Dans les semaines et les mois à venir, la F1 et les écuries discuteront également du gel d’autres composants entre 2020 et 2021. Cela pourrait inclure les boîtes de vitesses, qui devaient de toute façon être gelées dans le cadre de la révision des règles, ce qui limiterait encore plus les coûts et concentrerait le développement sur l’éventuelle réglementation de 2022.

À quoi ressemblera la saison 2020 ?

L’un des principaux accords de la téléconférence de jeudi est que les équipes ont accordé à la F1 et à la FIA la liberté de réorganiser le calendrier comme elles l’entendent.

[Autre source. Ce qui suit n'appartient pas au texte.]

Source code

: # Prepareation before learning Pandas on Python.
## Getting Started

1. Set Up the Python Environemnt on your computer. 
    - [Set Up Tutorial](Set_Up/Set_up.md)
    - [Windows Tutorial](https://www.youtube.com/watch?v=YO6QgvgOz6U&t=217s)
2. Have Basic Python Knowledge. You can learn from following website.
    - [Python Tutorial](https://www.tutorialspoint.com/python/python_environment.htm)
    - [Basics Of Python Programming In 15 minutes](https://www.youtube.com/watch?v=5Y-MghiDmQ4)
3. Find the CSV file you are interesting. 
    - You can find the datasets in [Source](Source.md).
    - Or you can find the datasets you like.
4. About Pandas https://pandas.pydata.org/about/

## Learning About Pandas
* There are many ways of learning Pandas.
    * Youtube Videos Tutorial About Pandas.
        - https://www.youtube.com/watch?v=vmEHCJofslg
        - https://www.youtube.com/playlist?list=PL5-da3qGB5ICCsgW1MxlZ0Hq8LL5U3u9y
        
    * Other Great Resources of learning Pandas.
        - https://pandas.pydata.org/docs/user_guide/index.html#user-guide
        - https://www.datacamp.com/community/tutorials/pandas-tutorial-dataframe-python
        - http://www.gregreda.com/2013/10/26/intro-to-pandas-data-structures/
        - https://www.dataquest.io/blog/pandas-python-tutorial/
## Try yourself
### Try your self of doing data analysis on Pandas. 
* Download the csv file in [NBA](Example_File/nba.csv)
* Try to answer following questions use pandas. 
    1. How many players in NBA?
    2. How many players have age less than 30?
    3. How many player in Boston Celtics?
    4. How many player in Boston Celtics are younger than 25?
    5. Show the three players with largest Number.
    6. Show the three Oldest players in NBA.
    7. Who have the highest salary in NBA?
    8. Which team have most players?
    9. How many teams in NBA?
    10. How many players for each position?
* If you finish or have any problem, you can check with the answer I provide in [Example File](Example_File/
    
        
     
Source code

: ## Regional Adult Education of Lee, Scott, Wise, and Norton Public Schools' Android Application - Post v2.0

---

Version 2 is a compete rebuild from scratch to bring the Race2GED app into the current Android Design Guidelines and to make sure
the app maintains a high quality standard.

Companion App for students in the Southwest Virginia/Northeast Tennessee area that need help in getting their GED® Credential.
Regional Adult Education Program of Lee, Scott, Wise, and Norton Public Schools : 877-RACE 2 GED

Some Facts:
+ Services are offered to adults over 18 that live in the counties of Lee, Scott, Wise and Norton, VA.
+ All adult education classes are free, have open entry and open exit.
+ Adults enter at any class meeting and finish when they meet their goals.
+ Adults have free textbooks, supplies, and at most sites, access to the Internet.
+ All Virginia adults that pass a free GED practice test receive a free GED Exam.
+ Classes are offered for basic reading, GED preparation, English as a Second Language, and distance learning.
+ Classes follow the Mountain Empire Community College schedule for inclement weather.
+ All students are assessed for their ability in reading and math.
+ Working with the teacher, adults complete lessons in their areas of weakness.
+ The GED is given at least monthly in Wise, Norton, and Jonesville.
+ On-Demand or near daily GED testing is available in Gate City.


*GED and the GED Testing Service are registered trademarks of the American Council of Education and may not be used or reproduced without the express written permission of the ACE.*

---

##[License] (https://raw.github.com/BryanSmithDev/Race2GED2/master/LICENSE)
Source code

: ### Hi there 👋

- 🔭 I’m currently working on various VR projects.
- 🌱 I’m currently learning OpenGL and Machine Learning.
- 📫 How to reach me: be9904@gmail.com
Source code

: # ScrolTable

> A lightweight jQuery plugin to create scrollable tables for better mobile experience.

« Lors de la réunion, les plans visant à reprogrammer le plus grand nombre possible de courses reportées dès que cela sera possible en toute sécurité ont reçu un soutien total », a déclaré le PDG de la F1, Chase Carey. « La Formule 1 et la FIA vont maintenant travailler à la finalisation d’un calendrier 2020 révisé et consulteront les équipes, mais comme convenu lors de la réunion, le calendrier révisé ne nécessitera pas leur approbation officielle. »

« Cela nous donnera la flexibilité nécessaire pour convenir d’un calendrier révisé avec les promoteurs concernés et pour être prêts à démarrer les courses au bon moment ».

L’étape suivante consiste à essayer de prévoir quand et où il sera possible d’aller courir en toute sécurité. Toutes les courses jusqu’au Grand Prix de Monaco fin mai ont été reportées ou annulées, ce qui signifie que le Grand Prix d’Azerbaïdjan est actuellement la première course du calendrier original encore valable.

Alors que l’Azerbaïdjan ne compte que 36 cas actifs de Covid-19 au moment de la rédaction de cet article, il pourrait se trouver dans la partie inférieure d’une courbe exponentielle d’infections et pourrait encore s’avérer être un endroit inadapté pour y faire des courses d’ici le début du mois de juin. D’autre part, si le virus peut être contenu avec succès par les Azéris, on peut se demander s’il serait judicieux qu’un grand nombre d’Européens se rendent dans le pays et emportent éventuellement des cas de virus avec eux.

En conséquence, la F1 va maintenant travailler avec les organisateurs de courses pour évaluer toutes les options. Cela pourrait signifier déchirer le calendrier et repartir d’une feuille blanche, même s’il serait judicieux de conserver autant de courses que possible dans leurs dates d’origine pour éviter les remboursements de billets, les complications pour les fans qui ont déjà fait des plans de voyage et la reprogrammation de l’énorme puzzle logistique qui déplace le fret de la F1 autour du monde.

Alors que les plans initiaux visant à intégrer davantage de courses dans le calendrier se concentraient sur le déplacement du Grand Prix d’Abu Dhabi plus tard en décembre, il est maintenant question de prolonger le calendrier jusqu’en janvier 2021. Étant donné que les équipes ne développeront pas de nouveaux châssis pour 2021, il sera moins nécessaire de faire une pause hivernale et, tant que le climat des lieux où se déroulent les courses de F1 le permettra, il n’y a aucune raison évidente pour qu’un début de saison retardé ne puisse pas être compensé par une finale retardée.

Toutefois, ne vous attendez pas à voir un calendrier révisé avant que les prévisions à long terme de la propagation du virus ne soient plus précises.